[Work instructions]
Give back the records in their entirety, exactly.

[Supplied data]
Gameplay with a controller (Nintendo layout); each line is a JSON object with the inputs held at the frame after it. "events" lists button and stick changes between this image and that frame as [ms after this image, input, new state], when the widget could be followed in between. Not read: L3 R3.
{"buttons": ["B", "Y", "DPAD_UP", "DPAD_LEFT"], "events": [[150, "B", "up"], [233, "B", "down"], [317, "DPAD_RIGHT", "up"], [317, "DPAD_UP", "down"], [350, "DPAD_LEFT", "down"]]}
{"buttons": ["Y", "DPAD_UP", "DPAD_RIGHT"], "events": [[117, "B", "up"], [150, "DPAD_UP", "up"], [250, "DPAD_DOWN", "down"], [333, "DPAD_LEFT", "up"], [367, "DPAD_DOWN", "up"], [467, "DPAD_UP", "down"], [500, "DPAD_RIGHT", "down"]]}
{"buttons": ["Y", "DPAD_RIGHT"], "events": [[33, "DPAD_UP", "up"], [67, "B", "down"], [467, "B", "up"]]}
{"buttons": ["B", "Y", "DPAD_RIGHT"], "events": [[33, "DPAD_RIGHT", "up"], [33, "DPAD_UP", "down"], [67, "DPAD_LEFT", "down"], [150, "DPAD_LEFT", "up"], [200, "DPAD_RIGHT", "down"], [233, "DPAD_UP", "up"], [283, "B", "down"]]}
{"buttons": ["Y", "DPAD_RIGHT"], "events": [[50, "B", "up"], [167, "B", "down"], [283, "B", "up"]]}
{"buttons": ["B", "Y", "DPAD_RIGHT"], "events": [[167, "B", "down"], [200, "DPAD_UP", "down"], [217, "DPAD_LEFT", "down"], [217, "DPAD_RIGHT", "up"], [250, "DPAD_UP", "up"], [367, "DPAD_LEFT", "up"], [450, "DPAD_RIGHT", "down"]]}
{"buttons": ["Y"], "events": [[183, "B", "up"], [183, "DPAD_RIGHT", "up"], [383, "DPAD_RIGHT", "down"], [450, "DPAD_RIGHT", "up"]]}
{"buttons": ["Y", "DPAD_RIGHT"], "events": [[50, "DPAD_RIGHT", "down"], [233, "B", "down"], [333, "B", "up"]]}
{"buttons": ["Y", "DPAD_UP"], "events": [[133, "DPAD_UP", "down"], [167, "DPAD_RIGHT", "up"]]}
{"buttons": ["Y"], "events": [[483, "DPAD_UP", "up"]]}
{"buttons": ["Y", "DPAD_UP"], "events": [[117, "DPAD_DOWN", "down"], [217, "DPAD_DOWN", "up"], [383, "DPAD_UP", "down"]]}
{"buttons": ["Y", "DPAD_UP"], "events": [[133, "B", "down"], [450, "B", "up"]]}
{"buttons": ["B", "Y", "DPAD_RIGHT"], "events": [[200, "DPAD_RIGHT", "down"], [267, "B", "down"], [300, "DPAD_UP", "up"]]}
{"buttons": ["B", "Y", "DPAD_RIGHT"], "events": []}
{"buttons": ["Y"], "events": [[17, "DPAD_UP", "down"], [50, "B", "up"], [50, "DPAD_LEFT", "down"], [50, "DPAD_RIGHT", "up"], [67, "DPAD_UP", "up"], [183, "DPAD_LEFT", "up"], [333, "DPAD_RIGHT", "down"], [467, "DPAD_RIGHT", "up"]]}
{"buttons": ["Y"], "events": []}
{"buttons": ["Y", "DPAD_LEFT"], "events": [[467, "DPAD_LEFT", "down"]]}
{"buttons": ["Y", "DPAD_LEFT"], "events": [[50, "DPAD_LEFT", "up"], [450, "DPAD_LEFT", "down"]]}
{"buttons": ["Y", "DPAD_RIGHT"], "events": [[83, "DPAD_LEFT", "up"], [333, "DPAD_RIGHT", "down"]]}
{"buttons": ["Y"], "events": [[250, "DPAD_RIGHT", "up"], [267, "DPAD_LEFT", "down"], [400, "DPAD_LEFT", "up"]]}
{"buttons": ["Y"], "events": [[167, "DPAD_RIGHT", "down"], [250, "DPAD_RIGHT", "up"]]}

[Response]
Gameplay with a controller (Nintendo layout); each line is a JSON object with the inputs held at the frame after it. "events" lists button and stick changes between this image and that frame as [ms after this image, input, new state], when the widget could be followed in between. Not read: L3 R3.
{"buttons": ["B", "Y", "DPAD_UP", "DPAD_LEFT"], "events": [[150, "B", "up"], [233, "B", "down"], [317, "DPAD_RIGHT", "up"], [317, "DPAD_UP", "down"], [350, "DPAD_LEFT", "down"]]}
{"buttons": ["Y", "DPAD_UP", "DPAD_RIGHT"], "events": [[117, "B", "up"], [150, "DPAD_UP", "up"], [250, "DPAD_DOWN", "down"], [333, "DPAD_LEFT", "up"], [367, "DPAD_DOWN", "up"], [467, "DPAD_UP", "down"], [500, "DPAD_RIGHT", "down"]]}
{"buttons": ["Y", "DPAD_RIGHT"], "events": [[33, "DPAD_UP", "up"], [67, "B", "down"], [467, "B", "up"]]}
{"buttons": ["B", "Y", "DPAD_RIGHT"], "events": [[33, "DPAD_RIGHT", "up"], [33, "DPAD_UP", "down"], [67, "DPAD_LEFT", "down"], [150, "DPAD_LEFT", "up"], [200, "DPAD_RIGHT", "down"], [233, "DPAD_UP", "up"], [283, "B", "down"]]}
{"buttons": ["Y", "DPAD_RIGHT"], "events": [[50, "B", "up"], [167, "B", "down"], [283, "B", "up"]]}
{"buttons": ["B", "Y", "DPAD_RIGHT"], "events": [[167, "B", "down"], [200, "DPAD_UP", "down"], [217, "DPAD_LEFT", "down"], [217, "DPAD_RIGHT", "up"], [250, "DPAD_UP", "up"], [367, "DPAD_LEFT", "up"], [450, "DPAD_RIGHT", "down"]]}
{"buttons": ["Y"], "events": [[183, "B", "up"], [183, "DPAD_RIGHT", "up"], [383, "DPAD_RIGHT", "down"], [450, "DPAD_RIGHT", "up"]]}
{"buttons": ["Y", "DPAD_RIGHT"], "events": [[50, "DPAD_RIGHT", "down"], [233, "B", "down"], [333, "B", "up"]]}
{"buttons": ["Y", "DPAD_UP"], "events": [[133, "DPAD_UP", "down"], [167, "DPAD_RIGHT", "up"]]}
{"buttons": ["Y"], "events": [[483, "DPAD_UP", "up"]]}
{"buttons": ["Y", "DPAD_UP"], "events": [[117, "DPAD_DOWN", "down"], [217, "DPAD_DOWN", "up"], [383, "DPAD_UP", "down"]]}
{"buttons": ["Y", "DPAD_UP"], "events": [[133, "B", "down"], [450, "B", "up"]]}
{"buttons": ["B", "Y", "DPAD_RIGHT"], "events": [[200, "DPAD_RIGHT", "down"], [267, "B", "down"], [300, "DPAD_UP", "up"]]}
{"buttons": ["B", "Y", "DPAD_RIGHT"], "events": []}
{"buttons": ["Y"], "events": [[17, "DPAD_UP", "down"], [50, "B", "up"], [50, "DPAD_LEFT", "down"], [50, "DPAD_RIGHT", "up"], [67, "DPAD_UP", "up"], [183, "DPAD_LEFT", "up"], [333, "DPAD_RIGHT", "down"], [467, "DPAD_RIGHT", "up"]]}
{"buttons": ["Y"], "events": []}
{"buttons": ["Y", "DPAD_LEFT"], "events": [[467, "DPAD_LEFT", "down"]]}
{"buttons": ["Y", "DPAD_LEFT"], "events": [[50, "DPAD_LEFT", "up"], [450, "DPAD_LEFT", "down"]]}
{"buttons": ["Y", "DPAD_RIGHT"], "events": [[83, "DPAD_LEFT", "up"], [333, "DPAD_RIGHT", "down"]]}
{"buttons": ["Y"], "events": [[250, "DPAD_RIGHT", "up"], [267, "DPAD_LEFT", "down"], [400, "DPAD_LEFT", "up"]]}
{"buttons": ["Y"], "events": [[167, "DPAD_RIGHT", "down"], [250, "DPAD_RIGHT", "up"]]}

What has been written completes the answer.